◆ Assignment ◆
Please transcribe every line of text in the material below word for word, leaving the pictures out of your answer.

Text extractions by page

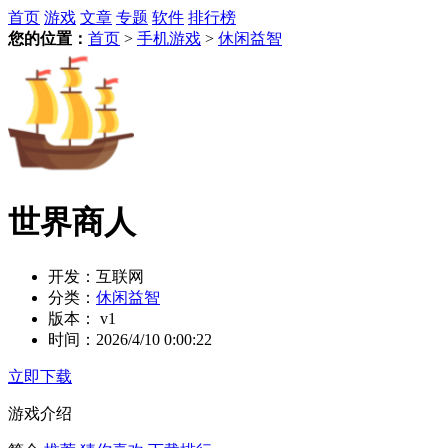
首页
游戏
文章
专题
软件
排行榜
您的位置：
首页
>
手机游戏
>
休闲益智
世界商人
开发：
互联网
分类：
休闲益智
版本：
v1
时间：
2026/4/10 0:00:22
立即下载
游戏介绍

◆ Reply to the exercise ◆
首页
游戏
文章
专题
软件
排行榜
您的位置：
首页
>
手机游戏
>
休闲益智
世界商人
开发：
互联网
分类：
休闲益智
版本：
v1
时间：
2026/4/10 0:00:22
立即下载
游戏介绍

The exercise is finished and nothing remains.